_QUOTED PASSAGE_.
Is this as good as it gets?
BY STEPHANIE ZACHAREK
(06/09/99)
Excellent analysis of the sorry state of romantic comedies. I refuse to
see them because I don't like having my intelligence insulted. I
resent the notion that women will go see a "chick flick" because "it
reflects their experience" and not notice how bland and inane the films are
(although saying this in a group of women will often elicit narrow-eyed
stares with daggers behind them and pursed lips). I would follow Ewan
McGregor anywhere, but Tom Hanks? Please. I've seen Jimmy Stewart act,
sir, and you are no Jimmy Stewart.
-- Meredith Renwick
As a card-carrying specimen of the guy
species, I'm just as guy about Clint Eastwood and
Larry, Moe and Curly and things that go boom as the
next guy. Yet my favorite
movies are the romantic and screwball comedies of the '30s and '40s.

_TASK GOAL_. Copy the letters about romantic comedies from "-- Meredith Renwick" down to "the '30s and '40s.", and swap "Clint Eastwood" for "John Wayne".

_MATERIAL SHOWN_.
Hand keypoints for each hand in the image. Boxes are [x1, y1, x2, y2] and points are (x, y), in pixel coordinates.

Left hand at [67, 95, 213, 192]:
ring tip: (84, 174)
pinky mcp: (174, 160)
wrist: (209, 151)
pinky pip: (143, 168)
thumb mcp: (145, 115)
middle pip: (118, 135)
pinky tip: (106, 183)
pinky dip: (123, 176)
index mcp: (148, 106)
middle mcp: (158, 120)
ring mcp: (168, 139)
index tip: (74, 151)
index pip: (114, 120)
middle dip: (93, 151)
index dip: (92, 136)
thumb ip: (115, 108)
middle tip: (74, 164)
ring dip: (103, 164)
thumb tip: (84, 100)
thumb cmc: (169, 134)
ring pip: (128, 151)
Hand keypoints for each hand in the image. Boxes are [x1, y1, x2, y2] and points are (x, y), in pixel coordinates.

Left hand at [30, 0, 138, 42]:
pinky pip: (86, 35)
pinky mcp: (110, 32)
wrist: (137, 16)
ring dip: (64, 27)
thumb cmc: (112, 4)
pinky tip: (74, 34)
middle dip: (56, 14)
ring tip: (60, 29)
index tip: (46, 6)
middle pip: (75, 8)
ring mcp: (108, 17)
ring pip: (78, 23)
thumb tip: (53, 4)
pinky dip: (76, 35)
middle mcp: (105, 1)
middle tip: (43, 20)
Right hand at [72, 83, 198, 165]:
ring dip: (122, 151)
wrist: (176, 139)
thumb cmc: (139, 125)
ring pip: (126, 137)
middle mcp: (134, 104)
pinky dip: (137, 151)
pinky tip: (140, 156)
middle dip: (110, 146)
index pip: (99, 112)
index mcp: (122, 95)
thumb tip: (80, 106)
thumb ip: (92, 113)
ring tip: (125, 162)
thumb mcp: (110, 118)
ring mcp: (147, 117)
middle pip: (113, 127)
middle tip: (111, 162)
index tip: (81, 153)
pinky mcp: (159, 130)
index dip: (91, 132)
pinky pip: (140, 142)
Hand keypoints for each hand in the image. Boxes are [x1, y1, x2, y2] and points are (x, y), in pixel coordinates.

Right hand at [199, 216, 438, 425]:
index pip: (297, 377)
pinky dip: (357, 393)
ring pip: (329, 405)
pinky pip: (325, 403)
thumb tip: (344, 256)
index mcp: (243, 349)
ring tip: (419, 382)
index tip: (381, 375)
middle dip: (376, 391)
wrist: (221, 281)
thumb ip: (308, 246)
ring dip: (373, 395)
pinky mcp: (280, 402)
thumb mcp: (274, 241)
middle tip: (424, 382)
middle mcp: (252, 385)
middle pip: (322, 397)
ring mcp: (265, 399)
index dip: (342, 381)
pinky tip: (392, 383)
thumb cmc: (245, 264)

_WRITTEN ANSWER_.
-- Meredith Renwick
As a card-carrying specimen of the guy
species, I'm just as guy about John Wayne and
Larry, Moe and Curly and things that go boom as the
next guy. Yet my favorite
movies are the romantic and screwball comedies of the '30s and '40s.